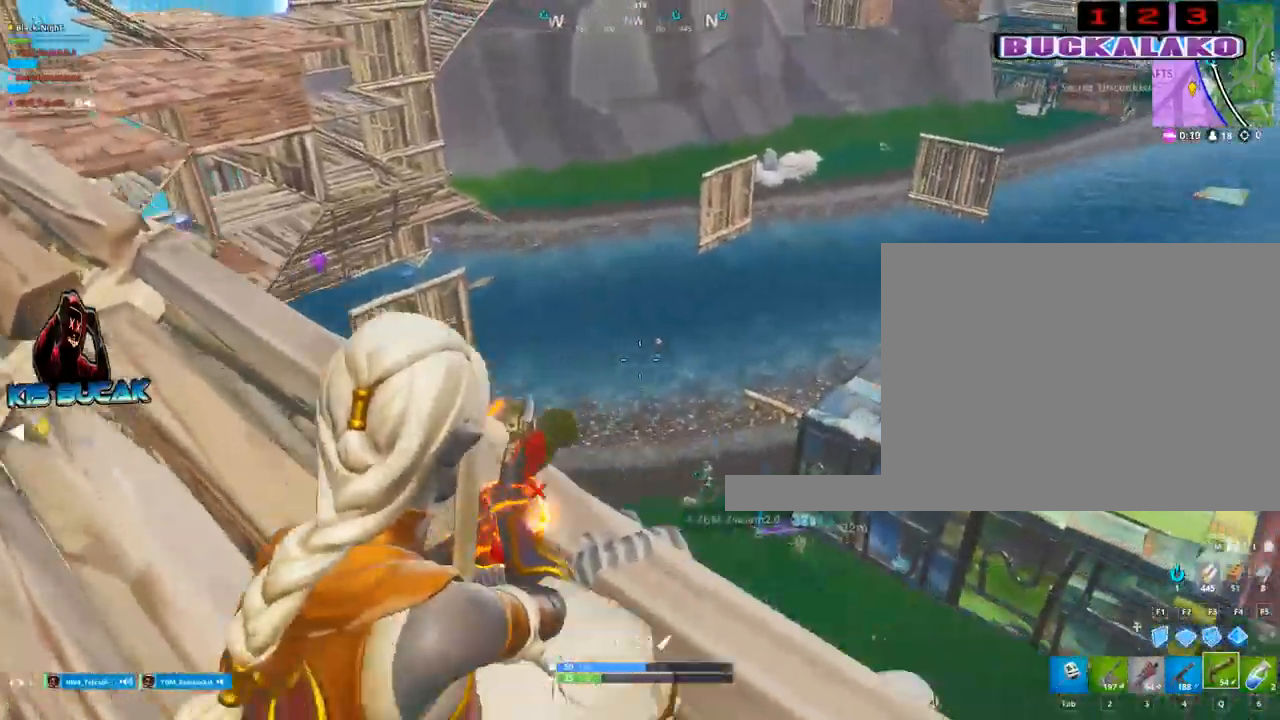
{"keys": ["a", "s"], "mouse": [], "mouse_move": "still", "events": [[117, "w", "up"], [150, "d", "up"], [250, "a", "down"], [250, "mouse_left", "down"], [250, "s", "down"], [300, "mouse_left", "up"], [300, "mouse_right", "up"]]}
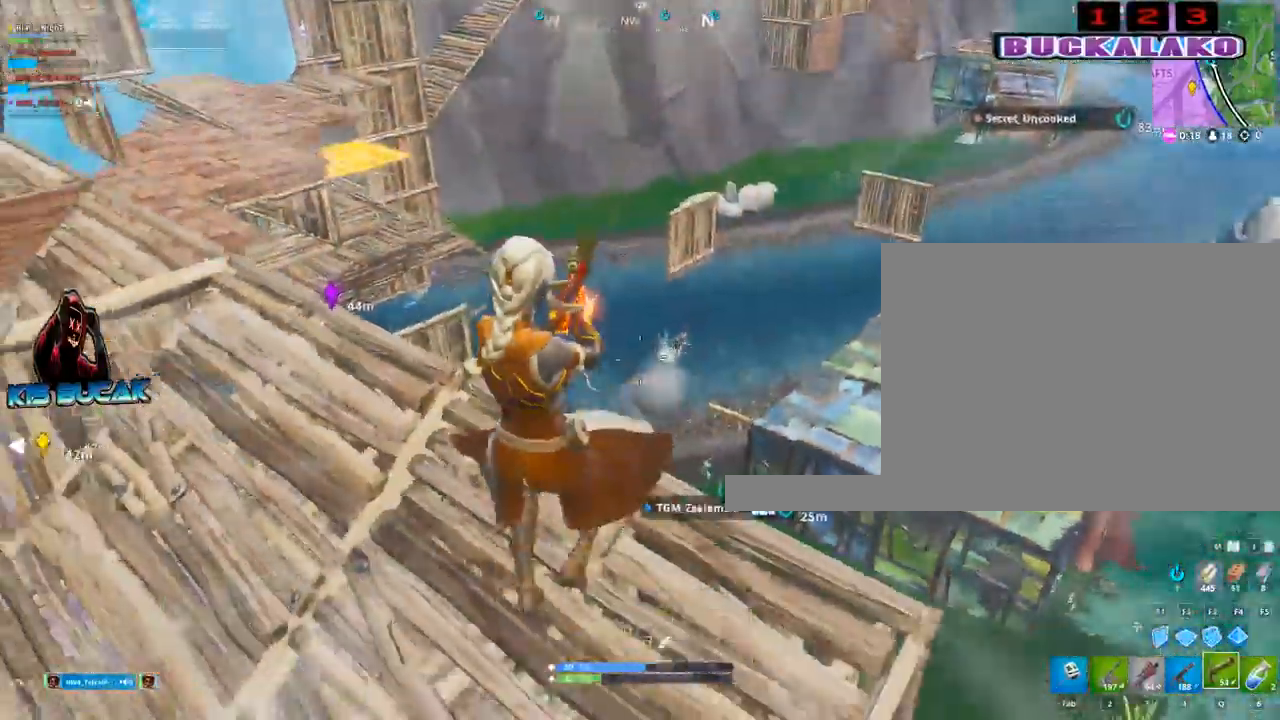
{"keys": ["a", "w"], "mouse": [], "mouse_move": "still", "events": [[167, "s", "up"], [367, "w", "down"]]}
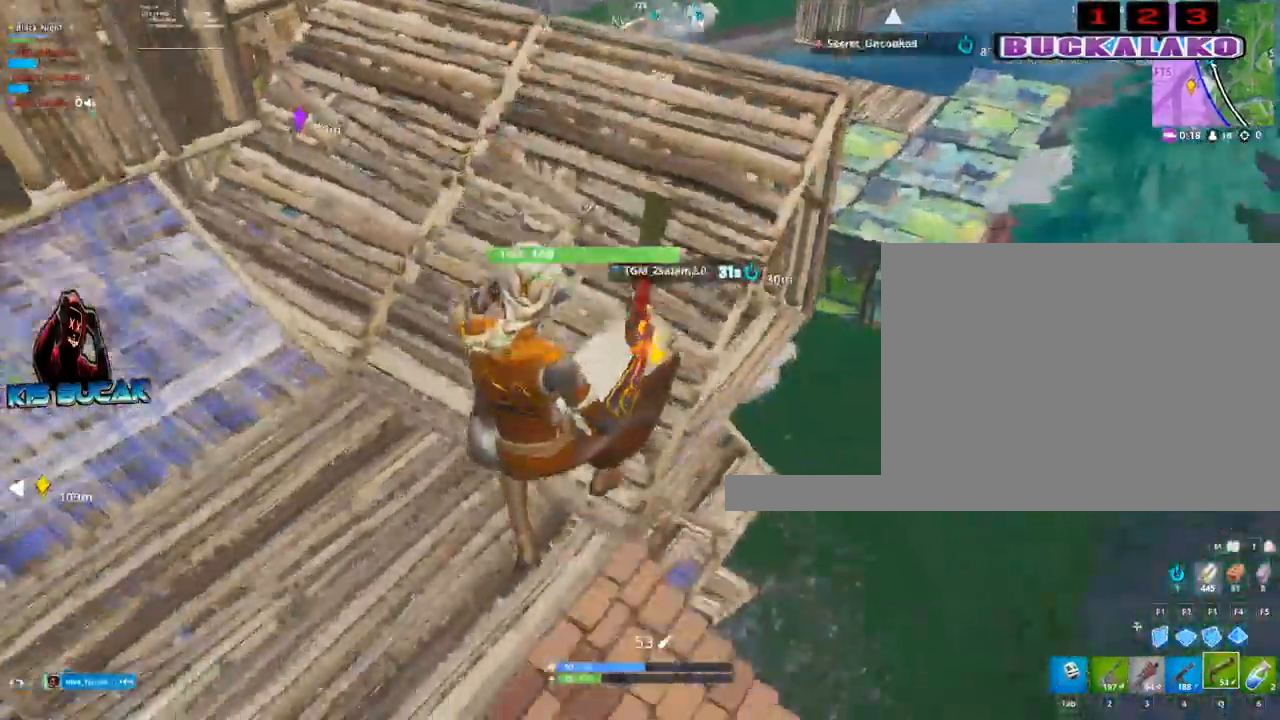
{"keys": ["a", "f", "w"], "mouse": ["left"], "mouse_move": "still", "events": [[233, "mouse_left", "down"], [383, "f", "down"]]}
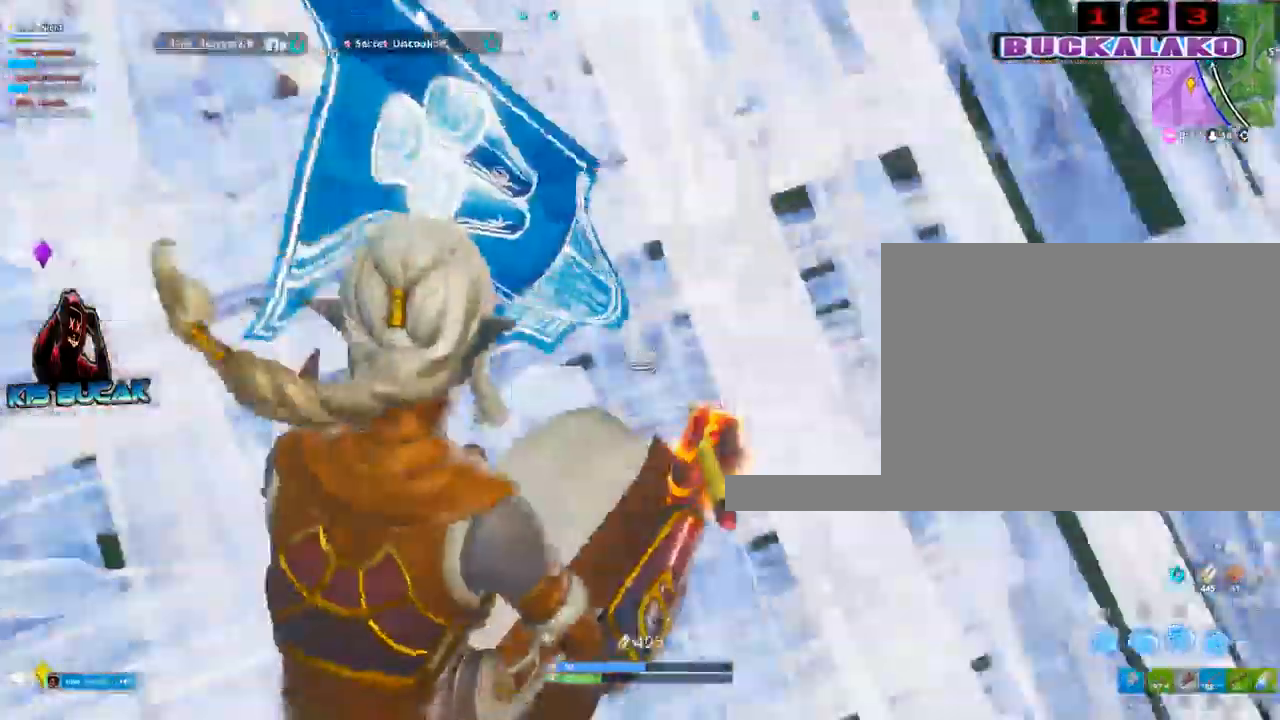
{"keys": ["d"], "mouse": [], "mouse_move": "still", "events": [[17, "f", "up"], [17, "space", "down"], [167, "f", "down"], [167, "space", "up"], [200, "f", "up"], [200, "mouse_left", "up"], [350, "3", "down"], [383, "3", "up"], [383, "a", "up"], [483, "d", "down"], [483, "w", "up"]]}
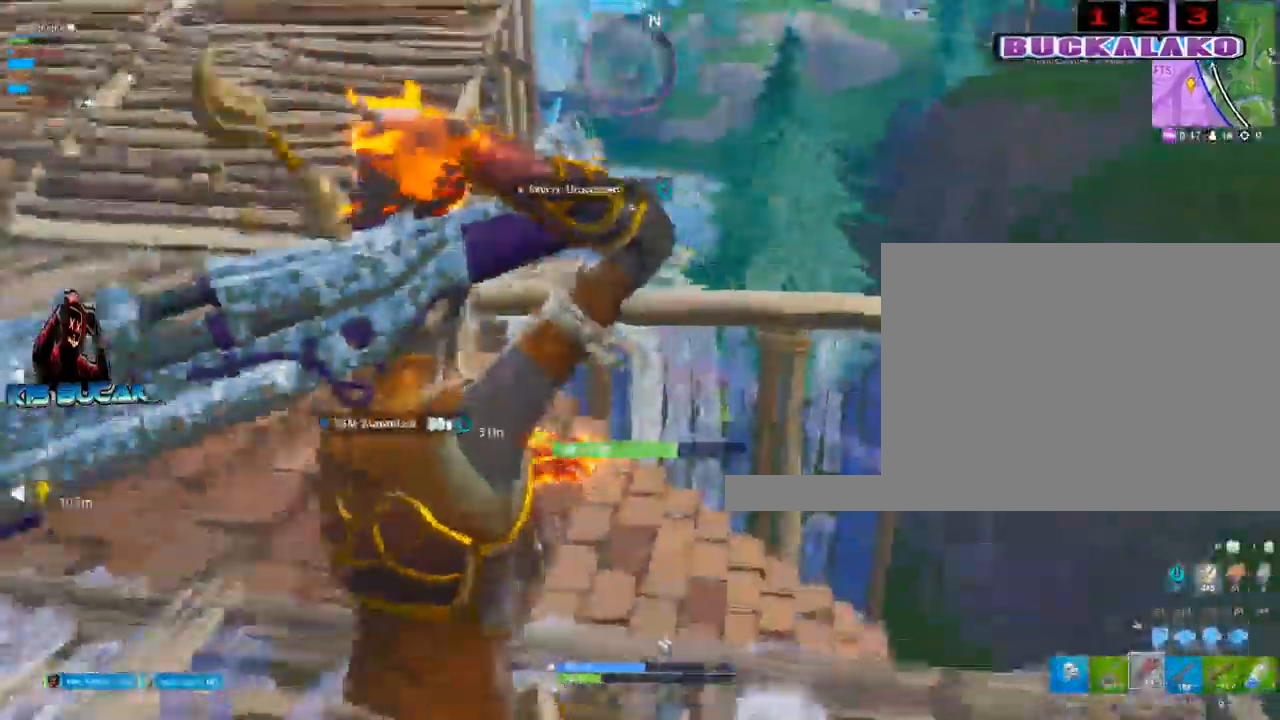
{"keys": ["w"], "mouse": ["left"], "mouse_move": "still", "events": [[217, "w", "down"], [267, "d", "up"], [450, "f", "down"], [450, "mouse_left", "down"], [500, "f", "up"]]}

:: Work task ::
The whole listing should be printed again exactly as written, images excluded.

:: The completed task ::
{"keys": ["a", "s"], "mouse": [], "mouse_move": "still", "events": [[117, "w", "up"], [150, "d", "up"], [250, "a", "down"], [250, "mouse_left", "down"], [250, "s", "down"], [300, "mouse_left", "up"], [300, "mouse_right", "up"]]}
{"keys": ["a", "w"], "mouse": [], "mouse_move": "still", "events": [[167, "s", "up"], [367, "w", "down"]]}
{"keys": ["a", "f", "w"], "mouse": ["left"], "mouse_move": "still", "events": [[233, "mouse_left", "down"], [383, "f", "down"]]}
{"keys": ["d"], "mouse": [], "mouse_move": "still", "events": [[17, "f", "up"], [17, "space", "down"], [167, "f", "down"], [167, "space", "up"], [200, "f", "up"], [200, "mouse_left", "up"], [350, "3", "down"], [383, "3", "up"], [383, "a", "up"], [483, "d", "down"], [483, "w", "up"]]}
{"keys": ["w"], "mouse": ["left"], "mouse_move": "still", "events": [[217, "w", "down"], [267, "d", "up"], [450, "f", "down"], [450, "mouse_left", "down"], [500, "f", "up"]]}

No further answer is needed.